### YOUR ASSIGNMENT
Print the data that follows exactly.

Stored items:
[Start of section]

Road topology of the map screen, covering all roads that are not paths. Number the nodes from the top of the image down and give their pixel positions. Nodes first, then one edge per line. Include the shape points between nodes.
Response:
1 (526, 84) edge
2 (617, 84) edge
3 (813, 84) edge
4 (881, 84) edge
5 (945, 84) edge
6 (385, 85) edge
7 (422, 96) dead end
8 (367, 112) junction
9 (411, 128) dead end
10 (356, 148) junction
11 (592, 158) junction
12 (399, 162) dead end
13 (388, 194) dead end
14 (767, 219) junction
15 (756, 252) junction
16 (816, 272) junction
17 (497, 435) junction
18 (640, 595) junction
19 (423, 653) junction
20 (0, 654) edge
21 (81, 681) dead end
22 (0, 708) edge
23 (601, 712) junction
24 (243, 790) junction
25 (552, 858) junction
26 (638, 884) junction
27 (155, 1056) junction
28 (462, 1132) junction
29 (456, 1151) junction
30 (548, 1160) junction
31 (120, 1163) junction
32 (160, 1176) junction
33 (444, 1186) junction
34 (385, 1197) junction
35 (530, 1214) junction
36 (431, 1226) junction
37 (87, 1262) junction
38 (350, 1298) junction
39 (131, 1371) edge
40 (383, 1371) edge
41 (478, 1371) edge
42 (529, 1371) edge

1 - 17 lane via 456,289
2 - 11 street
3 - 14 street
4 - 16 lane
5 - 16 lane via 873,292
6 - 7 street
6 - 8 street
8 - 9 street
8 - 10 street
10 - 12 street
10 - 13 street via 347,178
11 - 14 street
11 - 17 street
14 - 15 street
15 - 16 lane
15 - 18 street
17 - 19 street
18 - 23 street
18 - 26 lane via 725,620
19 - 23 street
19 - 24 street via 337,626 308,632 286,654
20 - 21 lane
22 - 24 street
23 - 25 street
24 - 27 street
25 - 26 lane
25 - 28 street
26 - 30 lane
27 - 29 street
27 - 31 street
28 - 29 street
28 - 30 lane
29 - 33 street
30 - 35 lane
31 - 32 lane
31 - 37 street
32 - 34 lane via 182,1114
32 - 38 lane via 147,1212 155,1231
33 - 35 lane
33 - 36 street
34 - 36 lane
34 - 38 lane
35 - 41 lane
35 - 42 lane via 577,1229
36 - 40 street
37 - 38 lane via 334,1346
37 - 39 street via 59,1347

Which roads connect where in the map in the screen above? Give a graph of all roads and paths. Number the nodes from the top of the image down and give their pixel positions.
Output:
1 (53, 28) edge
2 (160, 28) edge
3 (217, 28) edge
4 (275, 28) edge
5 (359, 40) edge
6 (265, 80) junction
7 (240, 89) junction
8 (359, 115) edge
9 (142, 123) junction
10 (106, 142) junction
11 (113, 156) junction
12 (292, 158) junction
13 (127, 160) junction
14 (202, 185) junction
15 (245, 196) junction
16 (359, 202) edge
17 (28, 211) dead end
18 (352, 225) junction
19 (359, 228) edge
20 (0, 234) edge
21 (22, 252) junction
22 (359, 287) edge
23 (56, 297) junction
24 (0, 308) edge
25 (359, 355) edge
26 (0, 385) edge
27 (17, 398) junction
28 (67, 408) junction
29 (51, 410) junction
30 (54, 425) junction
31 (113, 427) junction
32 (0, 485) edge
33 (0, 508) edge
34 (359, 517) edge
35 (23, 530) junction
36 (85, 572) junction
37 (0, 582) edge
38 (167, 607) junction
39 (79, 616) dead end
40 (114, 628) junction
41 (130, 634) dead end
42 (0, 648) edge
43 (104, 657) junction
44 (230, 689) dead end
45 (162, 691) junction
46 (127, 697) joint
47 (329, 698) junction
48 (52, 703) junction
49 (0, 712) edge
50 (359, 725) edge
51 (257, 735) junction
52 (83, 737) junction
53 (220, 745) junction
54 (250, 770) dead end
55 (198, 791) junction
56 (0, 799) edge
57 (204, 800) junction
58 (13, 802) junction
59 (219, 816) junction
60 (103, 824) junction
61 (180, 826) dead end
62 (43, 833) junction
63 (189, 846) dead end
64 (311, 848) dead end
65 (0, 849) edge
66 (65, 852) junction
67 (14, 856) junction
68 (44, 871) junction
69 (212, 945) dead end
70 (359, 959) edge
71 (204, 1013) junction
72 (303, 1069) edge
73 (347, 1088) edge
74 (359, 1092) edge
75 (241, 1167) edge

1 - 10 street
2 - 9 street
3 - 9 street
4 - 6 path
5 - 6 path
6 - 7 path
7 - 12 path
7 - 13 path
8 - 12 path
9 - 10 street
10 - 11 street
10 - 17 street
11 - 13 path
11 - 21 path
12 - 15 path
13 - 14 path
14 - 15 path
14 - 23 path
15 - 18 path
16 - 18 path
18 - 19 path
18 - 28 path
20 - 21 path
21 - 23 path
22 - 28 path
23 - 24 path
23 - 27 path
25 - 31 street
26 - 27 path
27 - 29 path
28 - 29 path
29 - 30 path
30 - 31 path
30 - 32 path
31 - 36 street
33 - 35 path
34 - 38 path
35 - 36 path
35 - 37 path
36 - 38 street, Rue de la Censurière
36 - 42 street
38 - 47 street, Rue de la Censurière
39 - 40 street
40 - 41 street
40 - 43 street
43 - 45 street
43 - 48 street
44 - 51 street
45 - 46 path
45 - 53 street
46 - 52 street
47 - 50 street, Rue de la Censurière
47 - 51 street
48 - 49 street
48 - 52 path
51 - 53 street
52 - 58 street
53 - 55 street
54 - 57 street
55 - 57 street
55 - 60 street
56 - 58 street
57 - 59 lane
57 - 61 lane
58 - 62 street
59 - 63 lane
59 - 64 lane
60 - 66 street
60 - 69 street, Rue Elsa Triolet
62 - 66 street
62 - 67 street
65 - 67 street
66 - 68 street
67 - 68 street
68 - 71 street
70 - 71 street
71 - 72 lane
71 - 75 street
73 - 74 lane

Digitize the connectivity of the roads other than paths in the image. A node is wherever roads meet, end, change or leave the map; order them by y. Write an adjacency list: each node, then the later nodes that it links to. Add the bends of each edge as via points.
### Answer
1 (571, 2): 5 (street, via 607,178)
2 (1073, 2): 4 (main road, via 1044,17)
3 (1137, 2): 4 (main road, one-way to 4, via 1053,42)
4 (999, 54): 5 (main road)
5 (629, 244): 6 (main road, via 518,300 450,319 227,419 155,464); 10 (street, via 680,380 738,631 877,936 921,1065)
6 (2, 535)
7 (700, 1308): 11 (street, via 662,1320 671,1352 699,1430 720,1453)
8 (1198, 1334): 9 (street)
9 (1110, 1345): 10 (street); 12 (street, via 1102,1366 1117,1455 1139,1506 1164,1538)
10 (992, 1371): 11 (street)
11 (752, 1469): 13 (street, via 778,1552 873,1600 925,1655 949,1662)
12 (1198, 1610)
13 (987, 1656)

[End of section]

### WRITTEN ANSWER
Road topology of the map screen, covering all roads that are not paths. Number the nodes from the top of the image down and give their pixel positions. Nodes first, then one edge per line. Include the shape points between nodes.
Response:
1 (526, 84) edge
2 (617, 84) edge
3 (813, 84) edge
4 (881, 84) edge
5 (945, 84) edge
6 (385, 85) edge
7 (422, 96) dead end
8 (367, 112) junction
9 (411, 128) dead end
10 (356, 148) junction
11 (592, 158) junction
12 (399, 162) dead end
13 (388, 194) dead end
14 (767, 219) junction
15 (756, 252) junction
16 (816, 272) junction
17 (497, 435) junction
18 (640, 595) junction
19 (423, 653) junction
20 (0, 654) edge
21 (81, 681) dead end
22 (0, 708) edge
23 (601, 712) junction
24 (243, 790) junction
25 (552, 858) junction
26 (638, 884) junction
27 (155, 1056) junction
28 (462, 1132) junction
29 (456, 1151) junction
30 (548, 1160) junction
31 (120, 1163) junction
32 (160, 1176) junction
33 (444, 1186) junction
34 (385, 1197) junction
35 (530, 1214) junction
36 (431, 1226) junction
37 (87, 1262) junction
38 (350, 1298) junction
39 (131, 1371) edge
40 (383, 1371) edge
41 (478, 1371) edge
42 (529, 1371) edge

1 - 17 lane via 456,289
2 - 11 street
3 - 14 street
4 - 16 lane
5 - 16 lane via 873,292
6 - 7 street
6 - 8 street
8 - 9 street
8 - 10 street
10 - 12 street
10 - 13 street via 347,178
11 - 14 street
11 - 17 street
14 - 15 street
15 - 16 lane
15 - 18 street
17 - 19 street
18 - 23 street
18 - 26 lane via 725,620
19 - 23 street
19 - 24 street via 337,626 308,632 286,654
20 - 21 lane
22 - 24 street
23 - 25 street
24 - 27 street
25 - 26 lane
25 - 28 street
26 - 30 lane
27 - 29 street
27 - 31 street
28 - 29 street
28 - 30 lane
29 - 33 street
30 - 35 lane
31 - 32 lane
31 - 37 street
32 - 34 lane via 182,1114
32 - 38 lane via 147,1212 155,1231
33 - 35 lane
33 - 36 street
34 - 36 lane
34 - 38 lane
35 - 41 lane
35 - 42 lane via 577,1229
36 - 40 street
37 - 38 lane via 334,1346
37 - 39 street via 59,1347

Which roads connect where in the map in the screen above? Give a graph of all roads and paths. Number the nodes from the top of the image down and give their pixel positions.
Output:
1 (53, 28) edge
2 (160, 28) edge
3 (217, 28) edge
4 (275, 28) edge
5 (359, 40) edge
6 (265, 80) junction
7 (240, 89) junction
8 (359, 115) edge
9 (142, 123) junction
10 (106, 142) junction
11 (113, 156) junction
12 (292, 158) junction
13 (127, 160) junction
14 (202, 185) junction
15 (245, 196) junction
16 (359, 202) edge
17 (28, 211) dead end
18 (352, 225) junction
19 (359, 228) edge
20 (0, 234) edge
21 (22, 252) junction
22 (359, 287) edge
23 (56, 297) junction
24 (0, 308) edge
25 (359, 355) edge
26 (0, 385) edge
27 (17, 398) junction
28 (67, 408) junction
29 (51, 410) junction
30 (54, 425) junction
31 (113, 427) junction
32 (0, 485) edge
33 (0, 508) edge
34 (359, 517) edge
35 (23, 530) junction
36 (85, 572) junction
37 (0, 582) edge
38 (167, 607) junction
39 (79, 616) dead end
40 (114, 628) junction
41 (130, 634) dead end
42 (0, 648) edge
43 (104, 657) junction
44 (230, 689) dead end
45 (162, 691) junction
46 (127, 697) joint
47 (329, 698) junction
48 (52, 703) junction
49 (0, 712) edge
50 (359, 725) edge
51 (257, 735) junction
52 (83, 737) junction
53 (220, 745) junction
54 (250, 770) dead end
55 (198, 791) junction
56 (0, 799) edge
57 (204, 800) junction
58 (13, 802) junction
59 (219, 816) junction
60 (103, 824) junction
61 (180, 826) dead end
62 (43, 833) junction
63 (189, 846) dead end
64 (311, 848) dead end
65 (0, 849) edge
66 (65, 852) junction
67 (14, 856) junction
68 (44, 871) junction
69 (212, 945) dead end
70 (359, 959) edge
71 (204, 1013) junction
72 (303, 1069) edge
73 (347, 1088) edge
74 (359, 1092) edge
75 (241, 1167) edge

1 - 10 street
2 - 9 street
3 - 9 street
4 - 6 path
5 - 6 path
6 - 7 path
7 - 12 path
7 - 13 path
8 - 12 path
9 - 10 street
10 - 11 street
10 - 17 street
11 - 13 path
11 - 21 path
12 - 15 path
13 - 14 path
14 - 15 path
14 - 23 path
15 - 18 path
16 - 18 path
18 - 19 path
18 - 28 path
20 - 21 path
21 - 23 path
22 - 28 path
23 - 24 path
23 - 27 path
25 - 31 street
26 - 27 path
27 - 29 path
28 - 29 path
29 - 30 path
30 - 31 path
30 - 32 path
31 - 36 street
33 - 35 path
34 - 38 path
35 - 36 path
35 - 37 path
36 - 38 street, Rue de la Censurière
36 - 42 street
38 - 47 street, Rue de la Censurière
39 - 40 street
40 - 41 street
40 - 43 street
43 - 45 street
43 - 48 street
44 - 51 street
45 - 46 path
45 - 53 street
46 - 52 street
47 - 50 street, Rue de la Censurière
47 - 51 street
48 - 49 street
48 - 52 path
51 - 53 street
52 - 58 street
53 - 55 street
54 - 57 street
55 - 57 street
55 - 60 street
56 - 58 street
57 - 59 lane
57 - 61 lane
58 - 62 street
59 - 63 lane
59 - 64 lane
60 - 66 street
60 - 69 street, Rue Elsa Triolet
62 - 66 street
62 - 67 street
65 - 67 street
66 - 68 street
67 - 68 street
68 - 71 street
70 - 71 street
71 - 72 lane
71 - 75 street
73 - 74 lane

Digitize the connectivity of the roads other than paths in the image. A node is wherever roads meet, end, change or leave the map; order them by y. Write an adjacency list: each node, then the later nodes that it links to. Add the bends of each edge as via points.
### Answer
1 (571, 2): 5 (street, via 607,178)
2 (1073, 2): 4 (main road, via 1044,17)
3 (1137, 2): 4 (main road, one-way to 4, via 1053,42)
4 (999, 54): 5 (main road)
5 (629, 244): 6 (main road, via 518,300 450,319 227,419 155,464); 10 (street, via 680,380 738,631 877,936 921,1065)
6 (2, 535)
7 (700, 1308): 11 (street, via 662,1320 671,1352 699,1430 720,1453)
8 (1198, 1334): 9 (street)
9 (1110, 1345): 10 (street); 12 (street, via 1102,1366 1117,1455 1139,1506 1164,1538)
10 (992, 1371): 11 (street)
11 (752, 1469): 13 (street, via 778,1552 873,1600 925,1655 949,1662)
12 (1198, 1610)
13 (987, 1656)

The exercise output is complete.